> [PROBLEM]:
Rewrite the records below, substituting "distance" for each occurrence of "dist" and changing nothing else. Omit the pictures from your answer.

[Dataset records]
==============================
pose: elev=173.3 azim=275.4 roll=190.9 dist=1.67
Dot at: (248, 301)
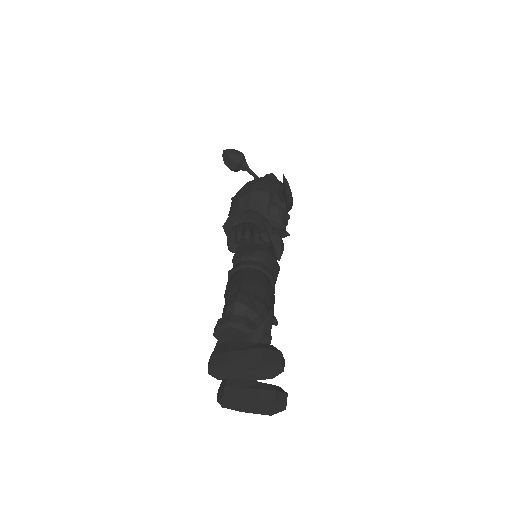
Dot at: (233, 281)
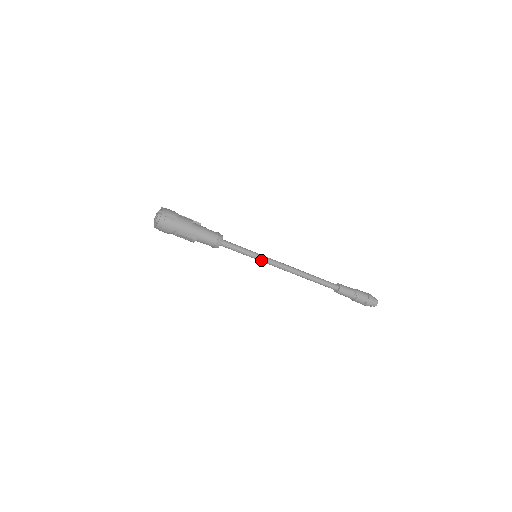
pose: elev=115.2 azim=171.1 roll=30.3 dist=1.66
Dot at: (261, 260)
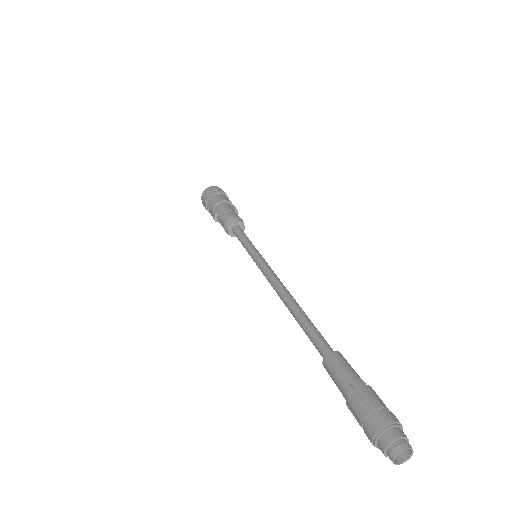
Dot at: (255, 260)
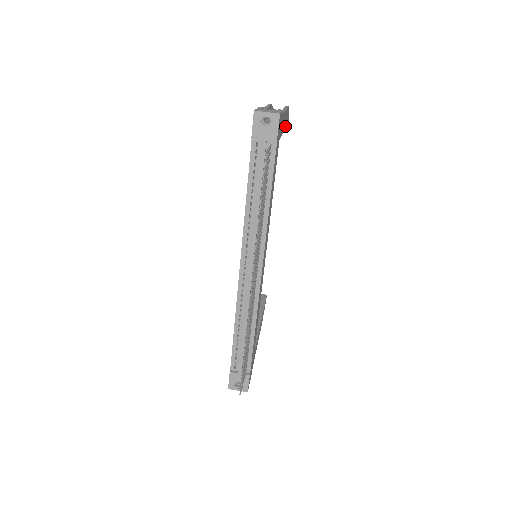
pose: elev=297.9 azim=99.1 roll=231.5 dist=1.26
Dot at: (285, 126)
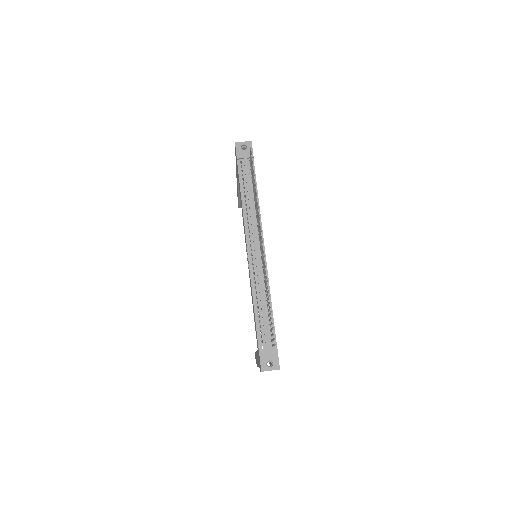
Dot at: occluded
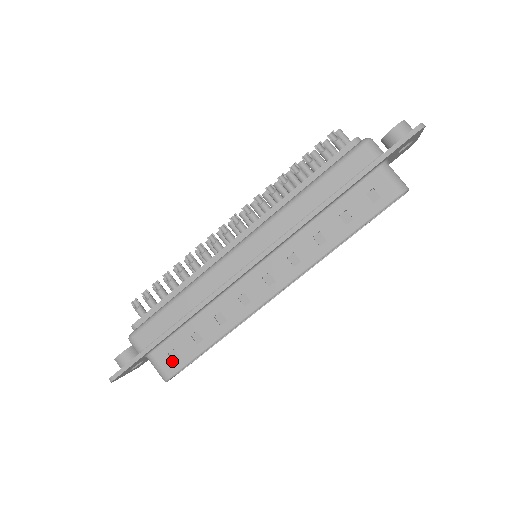
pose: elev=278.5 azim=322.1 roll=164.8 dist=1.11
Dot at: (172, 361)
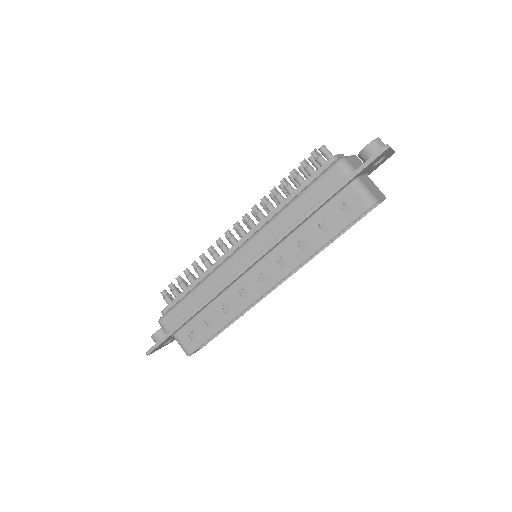
Dot at: (192, 341)
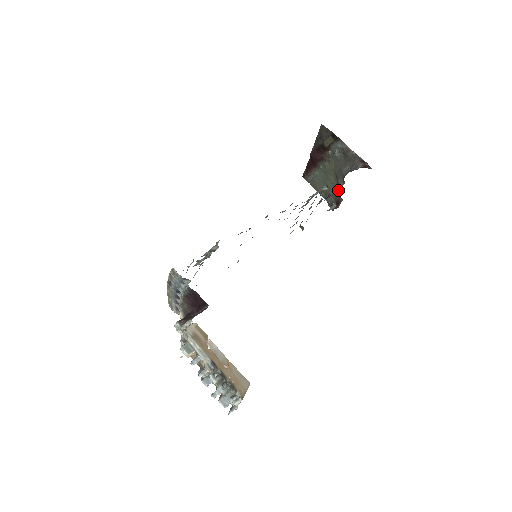
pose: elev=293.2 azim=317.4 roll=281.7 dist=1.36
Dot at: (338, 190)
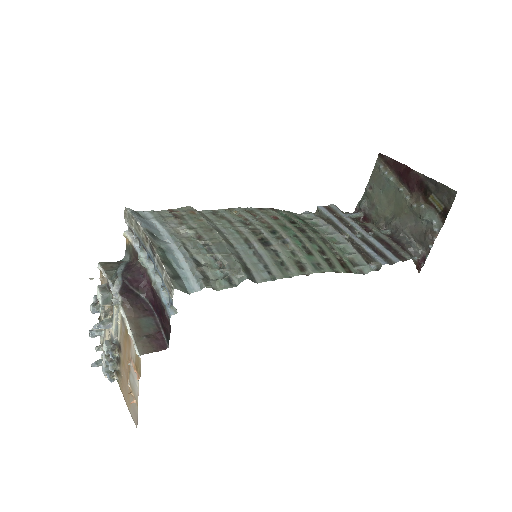
Dot at: (380, 224)
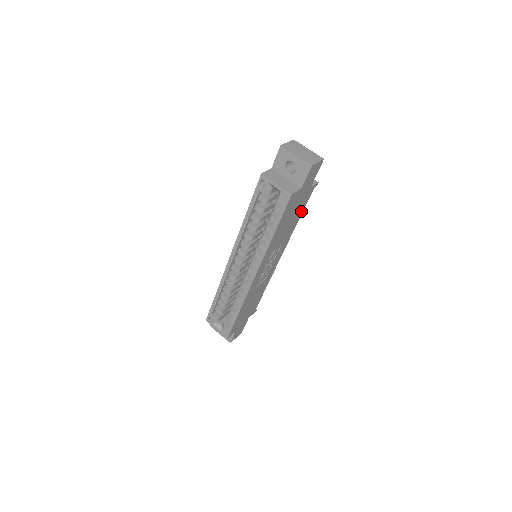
==============================
> [FINAL RESULT]:
pose: elev=173.3 azim=275.4 roll=190.9 distance=1.67
Dot at: (248, 301)
Dot at: (233, 281)
pose: elev=115.2 azim=171.1 roll=30.3 distance=1.66
Dot at: (261, 260)
Dot at: (255, 260)
pose: elev=297.9 azim=99.1 roll=231.5 distance=1.26
Dot at: (285, 126)
Dot at: occluded
pose: elev=278.5 azim=322.1 roll=164.8 distance=1.11
Dot at: (172, 361)
Dot at: (192, 341)
pose: elev=293.2 azim=317.4 roll=281.7 distance=1.36
Dot at: (338, 190)
Dot at: (380, 224)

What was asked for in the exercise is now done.